Strong take up of T3
Published in The Courier Mail, October 2006
Erica Thompson
STRONG demand for T3 shares from wealthy investors could push the final instalment price above $1.50, analysts say.
The prediction comes after the Government revealed it had pre-sold half of its total T3 allocation to clients of broking firms and financial planners ahead of yesterday's retail offer opening.
Fat Prophets senior equity analyst Greg Canavan said strong broker interest could trigger renewed confidence in the Telstra stock among retail investors.
"It does indicate solid demand for the shares after they list, which is going to be good for the people who have picked them up," he said.
"The one question mark is whether the enthusiasm for T3 is purely because of the dividend yield on offer or whether it's more of a long-term bet on the turnaround of the company."
The Government has left open the option of increasing the share sale by $1.2 billion through an over-allotment option, known as a greenshoe.
But Finance Minister Nick Minchin told CNBC television yesterday there were no plans to increase the size of its offer.
"The only circumstances really in which we'd increase it are to meet the demand from existing shareholders," he said.

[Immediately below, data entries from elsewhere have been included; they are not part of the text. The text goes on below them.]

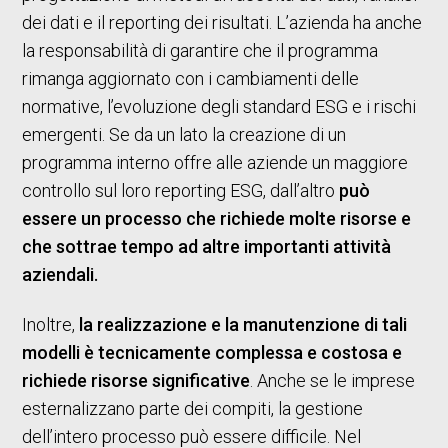
dei dati e il reporting dei risultati. L’azienda ha anche
la responsabilità di garantire che il programma
rimanga aggiornato con i cambiamenti delle
normative, l’evoluzione degli standard ESG e i rischi
emergenti. Se da un lato la creazione di un
programma interno offre alle aziende un maggiore
controllo sul loro reporting ESG, dall’altro
può
essere un processo che richiede molte risorse e
che sottrae tempo ad altre importanti attività
aziendali.
Inoltre,
la realizzazione e la manutenzione di tali
modelli è tecnicamente complessa e costosa e
richiede risorse significative
. Anche se le imprese
esternalizzano parte dei compiti, la gestione
dell’intero processo può essere difficile. Nel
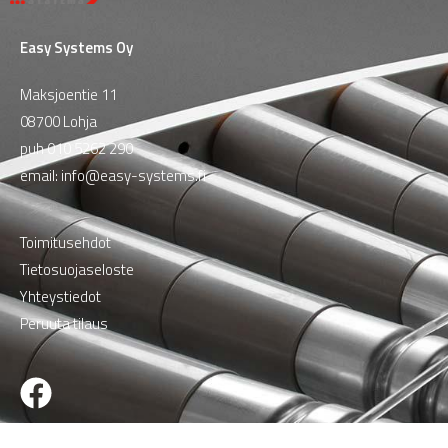
Easy Systems Oy
Maksjoentie 11
08700 Lohja
puh
010 5262 290
email:
info@easy-systems.fi
Toimitusehdot
Tietosuojaseloste
Yhteystiedot
Peruuta tilaus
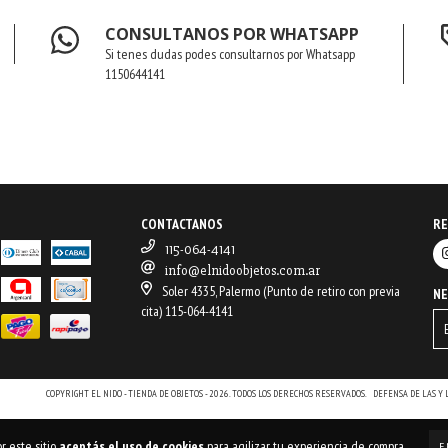
CONSULTANOS POR WHATSAPP
Si tenes dudas podes consultarnos por Whatsapp
1150644141
CONTACTANOS
RE
115-064-4141
info@elnidoobjetos.com.ar
Soler 4335, Palermo (Punto de retiro con previa
N
cita) 115-064-4141
COPYRIGHT EL NIDO - TIENDA DE OBJETOS - 2026. TODOS LOS DERECHOS RESERVADOS.
DEFENSA DE LAS Y
r este sitio
aceptás el uso de cookies
para agilizar tu experiencia de compra.
E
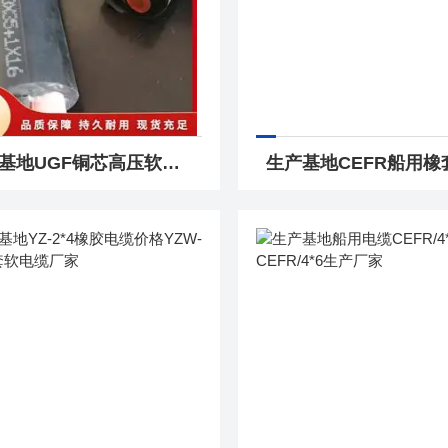
生产基地UGF铜芯高压软电缆UGF矿用高压橡套电缆厂家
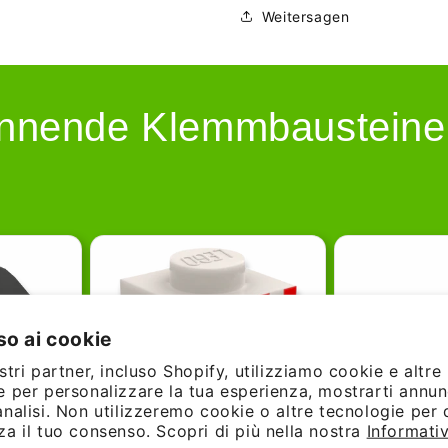
Weitersagen
nnende Klemmbausteine –
o ai cookie
stri partner, incluso Shopify, utilizziamo cookie e altre
e per personalizzare la tua esperienza, mostrarti annun
analisi. Non utilizzeremo cookie o altre tecnologie per 
za il tuo consenso. Scopri di più nella nostra
Informativ
61% günstiger!
38% günstige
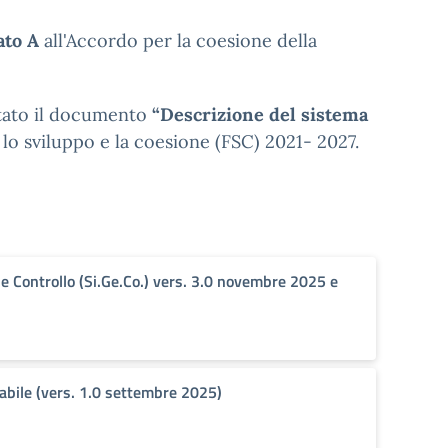
ato A
all'Accordo per la coesione della
tato il documento
“Descrizione del sistema
 lo sviluppo e la coesione (FSC) 2021- 2027.
Controllo (Si.Ge.Co.) vers. 3.0 novembre 2025 e
bile (vers. 1.0 settembre 2025)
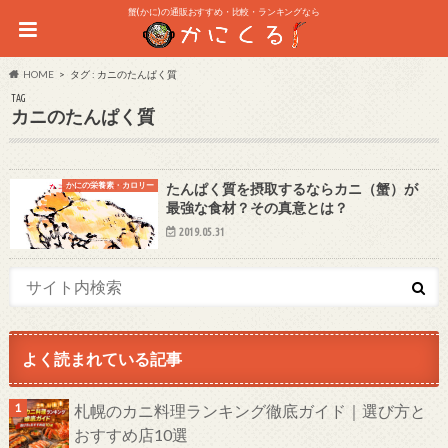
蟹(かに)の通販おすすめ・比較・ランキングなら
HOME
タグ : カニのたんぱく質
TAG
カニのたんぱく質
かにの栄養素・カロリー
たんぱく質を摂取するならカニ（蟹）が
最強な食材？その真意とは？
2019.05.31
よく読まれている記事
札幌のカニ料理ランキング徹底ガイド｜選び方と
おすすめ店10選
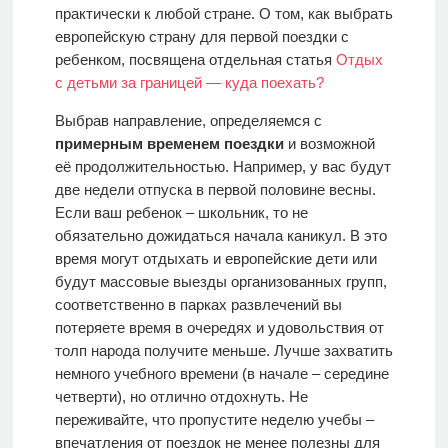
практически к любой стране. О том, как выбрать
европейскую страну для первой поездки с
ребенком, посвящена отдельная статья
Отдых
с детьми за границей — куда поехать?
Выбрав направление, определяемся с
примерным временем поездки
и возможной
её продолжительностью. Например, у вас будут
две недели отпуска в первой половине весны.
Если ваш ребенок – школьник, то не
обязательно дожидаться начала каникул. В это
время могут отдыхать и европейские дети или
будут массовые выезды организованных групп,
соответственно в парках развлечений вы
потеряете время в очередях и удовольствия от
толп народа получите меньше. Лучше захватить
немного учебного времени (в начале – середине
четверти), но отлично отдохнуть. Не
переживайте, что пропустите неделю учебы –
впечатления от поездок не менее полезны для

Retail investors have been offered incentives such as bonus shares and a 10¢-a-share discount to encourage them to buy into the offer, but the full price of T3 shares has yet to be set.
Mr Canavan said the second instalment, which will be announced on November 20, was likely to be about $1.50.
"(The demand) could create a little bit more pricing tension for the institutional bid, which could push the share price up a little higher, but we still think it will come in reasonably attractive," he said. "We had said somewhere in the range of $3.50 and $3.80, so it looks to be at the lower end of that."
Steve Johnson, managing director of independent tipsheet The Intelligent Investor, predicted a second instalment price closer to $1.60 given the attractive instalment offer.
"The institutions might be prepared to pay an effective price of $3.75 for those shares if they don't have to pay for them for 18 months," he said.
While sophisticated investors stood to make healthy gains, some analysts were skeptical of the benefits to smaller players.
"Unless you're comfortable doing these advanced strategies, you're much better off looking for other shares to buy in the marketplace," said Dale Gillham, chief analyst at Wealth Within.
Mr Canavan also urged investors to stick with what they know.
"Nothing is ever a gimme in investment markets, although this is pretty close to it, so I imagine that's why you're seeing a lot of margin lending against these instalment receipts purely because the cost of funding is well below the dividend payment you're going to get. But it doesn't mean everyone should go out there and dive into it."
Retail investors have until November 9 to apply for T3 shares.